__DIRECTIVE 1__
Please turn the dataset entries, from the first line up to and including the line with "Karakter Suzzana", into a Markdown table with the columns Row and Entry line, giving each line with its row number and leaving out blank lines.

__PAGE EXCERPT__
I have to tell you, though, that I also hear this story of the flight of the holy family and enter the narrative another way – a much more tragic way — with the news from Syria that 11,420 children are dead in the civil war there: surely that is a slaughter of Holy Innocents. And I think, “the infant Jesus was a refugee.” At least half of the two million registered refugees from Syria are children, 75% of those are under the age of 12. The United Nations estimates that another two million children are displaced from their homes still within Syria. In Syria, like many many other places in the world, people are suffering, children are dying, and oppressors are getting away with murder. Surely every one of those children is as precious as my own. And I know that even as we sing our carols and celebrate our holidays, enormous numbers of people are fleeing, or trying to flee, violence all around the world. It’s very possible that this Gospel story is not based on an historical event – it may be a literary device recalling Pharaoh’s command to slaughter children that Moses escaped. But it doesn’t matter whether this really happened during Jesus’ infancy, because it does really happen. I cannot preach about this story as if it is metaphor only, or as if it is ancient history. So then, where is the Good News in the narrative of our Savior’s birth?
I don’t know about you, but the Christmas story always sounds different to me in the daylight a few days after Christmas Eve with its story of wonder at the manger. What kind of good news is it when folks are hoping for a savior and get a helpless infant? Blogger Brian Volck writes that it’s troublesome to gaze upon an incarnate, vulnerable God who will grow into someone who will encourage us to “turn our life projects upside down and follow him to an uncertain end. We’ve all worked so hard, meant so well, sacrificed so much to trade away what we have coming for something so flimsy as faith.”

Dataset entries:
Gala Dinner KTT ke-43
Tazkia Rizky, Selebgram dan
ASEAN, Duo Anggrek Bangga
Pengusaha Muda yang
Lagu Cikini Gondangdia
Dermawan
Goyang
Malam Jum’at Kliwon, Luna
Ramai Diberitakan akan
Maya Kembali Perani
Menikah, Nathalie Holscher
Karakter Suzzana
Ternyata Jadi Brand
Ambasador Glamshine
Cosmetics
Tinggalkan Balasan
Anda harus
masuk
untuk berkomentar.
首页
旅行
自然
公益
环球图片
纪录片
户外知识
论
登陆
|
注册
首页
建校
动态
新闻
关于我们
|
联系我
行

__DIRECTIVE 2__
Answer these questions from the sermon excerpt above:
(a) How many children are dead in the Syrian civil war?
(b) What portion of the two million registered refugees from Syria are children?
(c) Who writes that it is troublesome to gaze upon an incarnate, vulnerable God?

__WRITTEN ANSWER 1__
| Row | Entry line |
|---|---|
| 1 | Gala Dinner KTT ke-43 |
| 2 | Tazkia Rizky, Selebgram dan |
| 3 | ASEAN, Duo Anggrek Bangga |
| 4 | Pengusaha Muda yang |
| 5 | Lagu Cikini Gondangdia |
| 6 | Dermawan |
| 7 | Goyang |
| 8 | Malam Jum’at Kliwon, Luna |
| 9 | Ramai Diberitakan akan |
| 10 | Maya Kembali Perani |
| 11 | Menikah, Nathalie Holscher |
| 12 | Karakter Suzzana |

__WRITTEN ANSWER 2__
(a) 11,420 children.
(b) At least half.
(c) Blogger Brian Volck.